── EXTRACTO DE PÁGINA ──

Por Eric Nepomuceno / PAGINA 12 – Brasil
En la mañana de este jueves un juez de primera instancia de Brasilia suspendió la
asunción de Lula da Silva como jefe de Gabinete del gobierno de la presidenta
Dilma Rousseff. El nombre de ese portento de lucidez: Itagiba Catta Preta.
Al anochecer otro juez hizo lo
mismo. El nombre de ese monumento de sensatez: Regina Formisano.
Itagiba, el lúcido, argumenta que Dilma
Rousseff nombra Lula como ministro con el objetivo de protegerlo de otro juez
de primera instancia –siempre ellos– llamado Sergio Moro. Siendo ministro, solo
el Supremo Tribunal Federal puede procesar Lula y eventualmente ordenar su
arresto.
Regina, la sensata, fue más directa: dijo
que, al poner a Lula en las manos de la Corte Suprema del país, Dilma lo
entrega a un colegiado que tiene siete de sus once integrantes nombrados por
Lula.
Resumiendo: dos brillantes jueces de
primera instancia informan al país entero, desde el Olimpo de su sapiencia
suprema, que no se puede confiar en el Supremo Tribunal Federal.

───
── INFORMACIÓN PROPORCIONADA ──

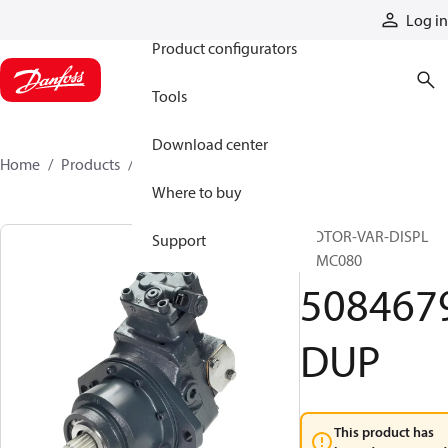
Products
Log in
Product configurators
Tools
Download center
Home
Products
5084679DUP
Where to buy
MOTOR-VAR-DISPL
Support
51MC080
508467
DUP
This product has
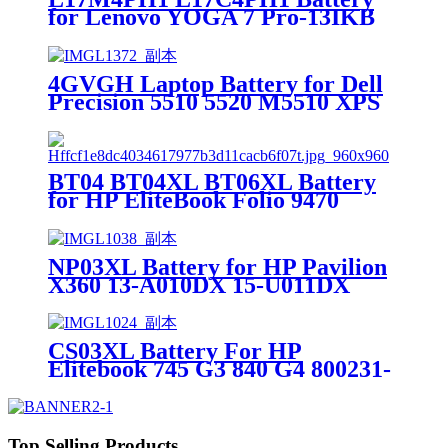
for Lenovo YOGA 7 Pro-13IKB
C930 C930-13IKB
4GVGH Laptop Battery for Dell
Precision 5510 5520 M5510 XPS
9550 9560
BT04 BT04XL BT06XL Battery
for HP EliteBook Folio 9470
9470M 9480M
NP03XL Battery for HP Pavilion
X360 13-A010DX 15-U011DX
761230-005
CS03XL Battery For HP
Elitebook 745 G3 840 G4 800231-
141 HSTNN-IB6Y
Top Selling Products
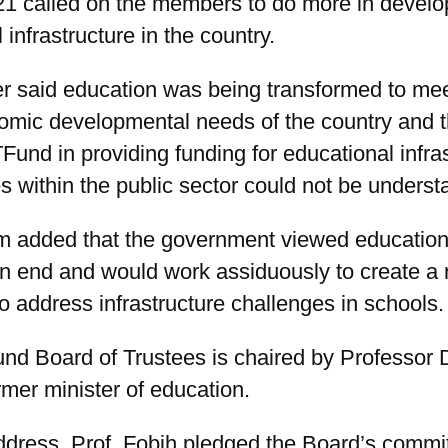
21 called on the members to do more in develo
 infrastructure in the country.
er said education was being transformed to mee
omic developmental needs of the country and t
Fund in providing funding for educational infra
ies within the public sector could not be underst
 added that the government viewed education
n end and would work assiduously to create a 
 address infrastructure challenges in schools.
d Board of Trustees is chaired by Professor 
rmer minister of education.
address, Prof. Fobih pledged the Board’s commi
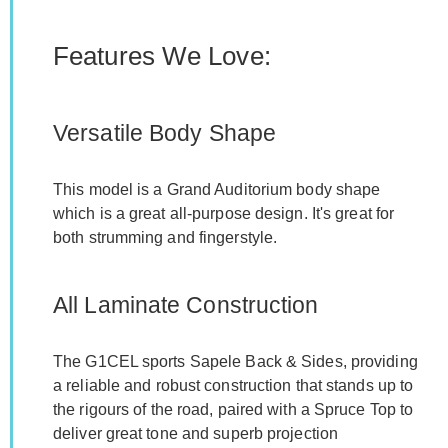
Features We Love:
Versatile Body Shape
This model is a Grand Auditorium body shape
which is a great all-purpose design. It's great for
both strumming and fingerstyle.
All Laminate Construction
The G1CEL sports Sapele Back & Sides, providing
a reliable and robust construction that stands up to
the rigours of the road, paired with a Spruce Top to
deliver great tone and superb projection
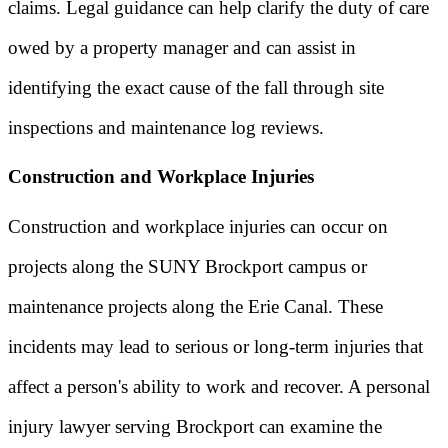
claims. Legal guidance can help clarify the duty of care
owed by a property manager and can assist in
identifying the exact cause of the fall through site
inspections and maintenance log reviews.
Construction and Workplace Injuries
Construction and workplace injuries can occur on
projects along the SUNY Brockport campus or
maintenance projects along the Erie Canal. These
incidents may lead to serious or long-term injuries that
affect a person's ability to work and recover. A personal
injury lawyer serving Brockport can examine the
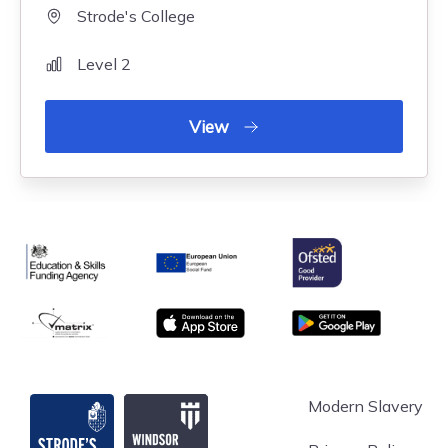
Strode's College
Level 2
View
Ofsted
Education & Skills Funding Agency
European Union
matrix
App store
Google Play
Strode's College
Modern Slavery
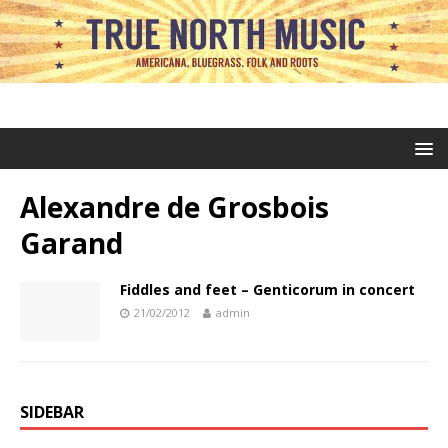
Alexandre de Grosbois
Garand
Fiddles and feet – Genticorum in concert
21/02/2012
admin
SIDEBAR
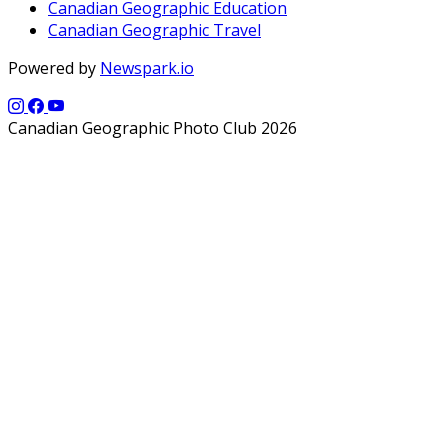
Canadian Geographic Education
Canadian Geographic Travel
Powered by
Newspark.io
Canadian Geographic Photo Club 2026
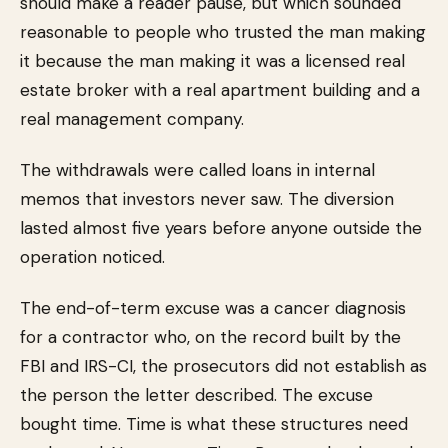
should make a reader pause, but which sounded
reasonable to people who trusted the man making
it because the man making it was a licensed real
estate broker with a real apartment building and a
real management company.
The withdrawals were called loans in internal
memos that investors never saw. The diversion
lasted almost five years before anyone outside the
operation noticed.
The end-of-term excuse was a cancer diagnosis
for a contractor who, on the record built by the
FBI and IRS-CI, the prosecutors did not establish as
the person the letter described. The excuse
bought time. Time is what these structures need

───

» ENUNCIADO A
Imprima sin cambios el pasaje del artículo sobre el nombramiento de Lula que va desde "Itagiba, el lúcido, argumenta" hasta "Supremo Tribunal Federal.".
» ENUNCIADO B
Prosiga el artículo sobre el nombramiento de Lula a partir de su última oración.

» RESULTADO ESPERADO A
Itagiba, el lúcido, argumenta que Dilma
Rousseff nombra Lula como ministro con el objetivo de protegerlo de otro juez
de primera instancia –siempre ellos– llamado Sergio Moro. Siendo ministro, solo
el Supremo Tribunal Federal puede procesar Lula y eventualmente ordenar su
arresto.
Regina, la sensata, fue más directa: dijo
que, al poner a Lula en las manos de la Corte Suprema del país, Dilma lo
entrega a un colegiado que tiene siete de sus once integrantes nombrados por
Lula.
Resumiendo: dos brillantes jueces de
primera instancia informan al país entero, desde el Olimpo de su sapiencia
suprema, que no se puede confiar en el Supremo Tribunal Federal.

» RESULTADO ESPERADO B
Itagiba, el ampuloso, participó, en la víspera
de suspender el nombramiento de Lula, de una manifestación golpista en
Brasilia. Gritó, junto a otros alucinados, “Fuera Dilma” y “Renuncia ya”.
Ayer, luego de aparecer por primera vez en
la prensa, aclaró: “Yo estaba en la marcha como ciudadano, y no como juez:
haber participado no me impide de ser imparcial”.
Vamos a otro juez de primera instancia,
Sergio Moro. Se trata del responsable directo por una formidable secuencia de
abusos, por una fenomenal demostración de arbitrariedad cuyo resultado más
visible e inmediato es la convulsión política que en los últimos dos días
sacude a este pobre país.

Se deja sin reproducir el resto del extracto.